Needless to say, the saw is unplugged before you do any of the above.

Familiarize yourself with the start-up signals on the switch so you know the SS safety feature is actually on before you use it.
 
You really only need two, at the most three bladed for your saw. A rip, a combination and a fine 80 tooth. The rest are bling....
BW
 
The idea behind the Forrest Woodworker II is that it is an excellent combination blade which means you don’t need multiple blades for general use.
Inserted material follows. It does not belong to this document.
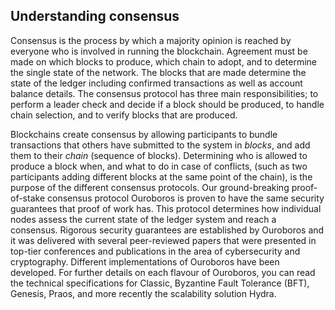 ## Understanding consensus

Consensus is the process by which a majority opinion is reached by everyone who is involved in running the blockchain. Agreement must be made on which blocks to produce, which chain to adopt, and to determine the single state of the network. The blocks that are made determine the state of the ledger including confirmed transactions as well as account balance details. The consensus protocol has three main responsibilities; to perform a leader check and decide if a block should be produced, to handle chain selection, and to verify blocks that are produced. 

Blockchains create consensus by allowing participants to bundle transactions that others have submitted to the system in *blocks*, and add them to their *chain* (sequence of blocks). Determining who is allowed to produce a block when, and what to do in case of conflicts, (such as two participants adding different blocks at the same point of the chain), is the purpose of the different consensus protocols. Our ground-breaking proof-of-stake consensus protocol Ouroboros is proven to have the same security guarantees that proof of work has. This protocol determines how individual nodes assess the current state of the ledger system and reach a consensus. Rigorous security guarantees are established by Ouroboros and it was delivered with several peer-reviewed papers that were presented in top-tier conferences and publications in the area of cybersecurity and cryptography. Different implementations of Ouroboros have been developed. For further details on each flavour of Ouroboros, you can read the technical specifications for Classic, Byzantine Fault Tolerance (BFT), Genesis, Praos, and more recently the scalability solution Hydra.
Right now I’m using a 32 tooth WWII. Don’t know the vintage but it’s either a thin kerf blade or it’s been sharpened man times but it gives great service for both ripping and cross cuts. I do use a back up block for reinforcing the wood as the blade exits on cross cuts.
 
Bob Wolfe said:
You really only need two, at the most three bladed for your saw. A rip, a combination and a fine 80 tooth. The rest are bling....
BW

Agree.  I don't understand this infatuation with owning saw blades.  Get a crosscut blade with a high tooth count.  It makes perfect crosscuts.  Perfect is the best you can do.  Get a rip blade with low tooth count.  It rips perfectly.  Perfect is as good as you can do.  And a dado set.  Why monkey around with a less than perfect combination blade that does lots of things OK, but nothing perfect?  I want perfect, not good enough.  Get a perfect rip blade.  Get a perfect crosscut blade.  And have perfection.  Don't bother with a mediocre combination blade.  Are you too lazy to spend one minute or less changing a blade?